TALEPLER MÜCADELESİ VE SİYASİ TALEPLER
Ortak mücadele işçilerin arasındaki sınıf dayanışmasının, kardeşleşmenin, sermayeye ve onun güçlerine karşı birleşmenin en kestirme yoludur. Böyle bir mücadeleye geçmişte tanık olan her işçi, ortak mücadelenin işçiler arasında sanki ezelden beri varolan ve ebedi olarak süreceği sanılan bölünmüşlüklerin mücadele günlerinin öncesinde kaldığını görmüştür. Bunun en son örneğini 2015’teki metal işçilerinin mücadelesinde gördük.
Demek ki, bugünün mücadele ilkesi;
* Her işçinin, emekçinin kendi işyerindeki, işyeri ortak talepleri etrafında,
* İş kolundaki, özellikle de TİS’ler üstünden oluşacak talepler etrafında,
* Asgari ücret, kıdem tazminatı, taşeron çalışmasına karşı mücadele, kamu emekçilerinin iş güvencesini savunma gibi, tüm emekçilerin talepleri etrafında birlik ve ortak mücadeledir.
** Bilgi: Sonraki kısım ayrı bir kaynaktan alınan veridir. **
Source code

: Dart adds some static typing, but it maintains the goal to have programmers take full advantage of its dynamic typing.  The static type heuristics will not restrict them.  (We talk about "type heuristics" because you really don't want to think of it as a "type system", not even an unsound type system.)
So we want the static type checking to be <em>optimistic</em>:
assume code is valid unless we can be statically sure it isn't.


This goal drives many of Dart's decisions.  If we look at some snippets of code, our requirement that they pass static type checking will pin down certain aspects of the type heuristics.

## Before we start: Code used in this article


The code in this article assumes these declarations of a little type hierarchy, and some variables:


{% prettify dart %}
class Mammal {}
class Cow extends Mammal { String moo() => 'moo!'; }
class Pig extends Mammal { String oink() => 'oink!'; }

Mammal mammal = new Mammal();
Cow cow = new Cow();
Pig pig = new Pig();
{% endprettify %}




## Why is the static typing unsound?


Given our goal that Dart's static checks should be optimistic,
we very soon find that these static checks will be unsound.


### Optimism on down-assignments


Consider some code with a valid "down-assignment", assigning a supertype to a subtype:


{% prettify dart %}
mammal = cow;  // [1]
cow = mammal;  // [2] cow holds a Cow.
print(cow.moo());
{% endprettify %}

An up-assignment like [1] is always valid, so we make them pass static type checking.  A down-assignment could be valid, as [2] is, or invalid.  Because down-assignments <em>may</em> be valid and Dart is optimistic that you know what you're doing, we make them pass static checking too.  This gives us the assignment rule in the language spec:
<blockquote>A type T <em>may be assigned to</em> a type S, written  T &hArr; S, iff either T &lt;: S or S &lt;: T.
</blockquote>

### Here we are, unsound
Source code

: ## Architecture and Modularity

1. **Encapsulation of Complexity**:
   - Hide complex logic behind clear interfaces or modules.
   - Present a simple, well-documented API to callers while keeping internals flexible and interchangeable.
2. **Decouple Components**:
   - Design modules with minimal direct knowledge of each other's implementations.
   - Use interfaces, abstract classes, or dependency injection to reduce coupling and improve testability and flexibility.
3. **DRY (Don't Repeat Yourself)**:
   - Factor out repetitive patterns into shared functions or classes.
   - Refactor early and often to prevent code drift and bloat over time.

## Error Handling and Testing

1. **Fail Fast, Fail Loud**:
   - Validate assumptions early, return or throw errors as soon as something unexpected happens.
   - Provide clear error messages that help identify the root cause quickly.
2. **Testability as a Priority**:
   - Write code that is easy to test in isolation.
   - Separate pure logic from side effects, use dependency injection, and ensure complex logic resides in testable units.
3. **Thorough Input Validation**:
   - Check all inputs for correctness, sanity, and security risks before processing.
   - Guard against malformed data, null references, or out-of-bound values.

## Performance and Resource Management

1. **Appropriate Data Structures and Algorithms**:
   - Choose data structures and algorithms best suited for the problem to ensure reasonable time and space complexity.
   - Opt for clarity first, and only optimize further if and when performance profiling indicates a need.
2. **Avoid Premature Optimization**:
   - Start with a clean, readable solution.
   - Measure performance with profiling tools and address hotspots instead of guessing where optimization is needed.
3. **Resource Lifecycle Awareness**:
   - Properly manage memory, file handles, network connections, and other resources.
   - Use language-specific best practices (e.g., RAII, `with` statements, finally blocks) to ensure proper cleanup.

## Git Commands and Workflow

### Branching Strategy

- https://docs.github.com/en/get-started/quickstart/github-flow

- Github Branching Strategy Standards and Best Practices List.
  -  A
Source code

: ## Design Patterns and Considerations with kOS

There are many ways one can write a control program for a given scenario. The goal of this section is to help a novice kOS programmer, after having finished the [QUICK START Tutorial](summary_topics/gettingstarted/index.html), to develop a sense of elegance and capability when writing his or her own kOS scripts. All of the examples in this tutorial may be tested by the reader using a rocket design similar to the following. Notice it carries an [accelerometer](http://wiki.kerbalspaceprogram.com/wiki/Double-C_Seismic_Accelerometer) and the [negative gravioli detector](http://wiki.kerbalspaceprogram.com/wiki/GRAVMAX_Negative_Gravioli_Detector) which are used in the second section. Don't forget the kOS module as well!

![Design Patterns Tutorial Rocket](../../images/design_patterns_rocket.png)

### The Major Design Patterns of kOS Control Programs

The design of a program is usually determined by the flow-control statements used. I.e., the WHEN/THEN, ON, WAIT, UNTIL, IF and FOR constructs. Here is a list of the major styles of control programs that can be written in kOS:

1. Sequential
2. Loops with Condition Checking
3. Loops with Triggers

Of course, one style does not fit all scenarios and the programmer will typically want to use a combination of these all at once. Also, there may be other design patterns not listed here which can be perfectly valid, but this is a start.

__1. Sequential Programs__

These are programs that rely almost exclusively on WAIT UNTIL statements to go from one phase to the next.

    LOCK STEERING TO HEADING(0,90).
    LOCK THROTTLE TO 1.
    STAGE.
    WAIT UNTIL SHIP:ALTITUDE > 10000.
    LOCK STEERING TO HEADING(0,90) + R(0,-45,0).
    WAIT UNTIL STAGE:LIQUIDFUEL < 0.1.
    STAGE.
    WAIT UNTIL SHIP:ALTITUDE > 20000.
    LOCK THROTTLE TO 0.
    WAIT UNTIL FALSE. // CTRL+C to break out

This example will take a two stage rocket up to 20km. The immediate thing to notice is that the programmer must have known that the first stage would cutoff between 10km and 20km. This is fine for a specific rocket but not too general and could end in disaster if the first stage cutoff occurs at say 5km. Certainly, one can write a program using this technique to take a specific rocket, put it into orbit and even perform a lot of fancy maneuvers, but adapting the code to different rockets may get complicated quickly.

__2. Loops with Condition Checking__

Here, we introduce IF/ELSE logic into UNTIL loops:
Elbette bu söylenenlerden, sınıf içinde çalışan sınıf partisinin taraftarlarının ve ileri işçilerin, OHAL’den anayasa ve başkanlık sistemine, Hükümetin savaş politikalarından Kürt sorununa, inanç, ifade ve basın özgürlüğünü savunma gibi konularda propaganda ya da ajitasyon yapmayacağı anlamına gelmez. Tersine ileri işçiler arasında bu konuları tartışmak ve birlik sağlamak, bu birlik etrafında işçiler arasında bu konularda tartışmalar açmak, konferanslar, paneller, salon toplantıları yapmak ya da bu talepler etrafında yapılacak mitinglere gösterilere katılmak, elbette ki, ileri işçiler ve sınıftan yana sendikacılar için ertelenecek bir mücadele değildir. Tersine ileri işçiler bu mücadeleye katıldıkları ölçüde gerek işyerleri gerekse geneldeki mücadelenin gidişatına işçi damgasının vurulması mümkün olabilecektir.